• _Reading text_
BCI Resilience Framework 1.0 – What are the universal core principles?

  • 14 Oct 2024
  • Rebecca
news-resilience-framework-article-2.jpg

This month we will be releasing a series of articles highlighting the upcoming BCI Resilience Framework 1.0. in advance of its formal launch at BCI World 2024. This article examines the first three of the eight guiding core principles outlined in the framework.

Who is the Resilience Framework for?

The new BCI Resilience Framework 1.0 offers a strategic structure and framework cycle that organizations can use to enhance their resilience. It’s aimed at top leadership, and practitioners that need to influence leadership, across all sectors and global regions. As such, the core principles are guiding fundamental concepts that any size organization can use to strengthen their resilience management and development.

Examining the core principles of resilience

The new framework consists of eight overall universal core principles that establish a strategic baseline for all resilience development and management activities within an organization.

Core Principle One – Resilience is led from the top

Core Principle One determines that resilience is led from the top and must be owned by an organization’s top leadership.

This is because top leadership is responsible for an organization’s overall vision and therefore is best able to establish the strategic direction, and appetite, for risk and resilience. Establishing top leadership as the strategic lead for development and management of resilience programmes ensures that these are well governed, measured, monitored, and challenged and, therefore, effective in the long-term. Practitioners can employ this universal principle to encourage and establish top leadership’s strategic buy-in and firmly embed resilience throughout an organization.

Core Principle Two - Requires clear direction on purpose, objectives, and required outcomes 

The second core principle establishes the absolute need for clear direction from top management on the purpose, objectives, and desired outcomes of a resilience programme.

• _Recorded data_
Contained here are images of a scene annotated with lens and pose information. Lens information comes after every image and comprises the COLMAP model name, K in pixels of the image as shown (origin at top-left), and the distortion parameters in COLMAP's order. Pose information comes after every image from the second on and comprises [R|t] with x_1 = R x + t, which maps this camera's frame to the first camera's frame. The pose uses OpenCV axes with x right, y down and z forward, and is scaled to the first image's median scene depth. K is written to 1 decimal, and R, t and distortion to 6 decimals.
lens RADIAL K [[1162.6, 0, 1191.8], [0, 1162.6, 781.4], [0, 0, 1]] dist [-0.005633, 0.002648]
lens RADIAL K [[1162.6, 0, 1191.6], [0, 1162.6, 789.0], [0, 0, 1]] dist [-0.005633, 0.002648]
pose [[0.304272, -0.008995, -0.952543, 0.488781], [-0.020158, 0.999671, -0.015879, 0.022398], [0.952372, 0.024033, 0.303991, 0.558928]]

• _Actions to take_
(1) In the resilience framework article, how many universal core principles does the new framework consist of?
(2) Copy everything in the resilience framework article from "The new BCI" down to "within an organization.", swapping "core principles" for "guiding principles" wherever it occurs.

• _Outputs for the tasks_
(1) Eight.

(2)
The new BCI Resilience Framework 1.0 offers a strategic structure and framework cycle that organizations can use to enhance their resilience. It’s aimed at top leadership, and practitioners that need to influence leadership, across all sectors and global regions. As such, the guiding principles are guiding fundamental concepts that any size organization can use to strengthen their resilience management and development.

Examining the guiding principles of resilience

The new framework consists of eight overall universal guiding principles that establish a strategic baseline for all resilience development and management activities within an organization.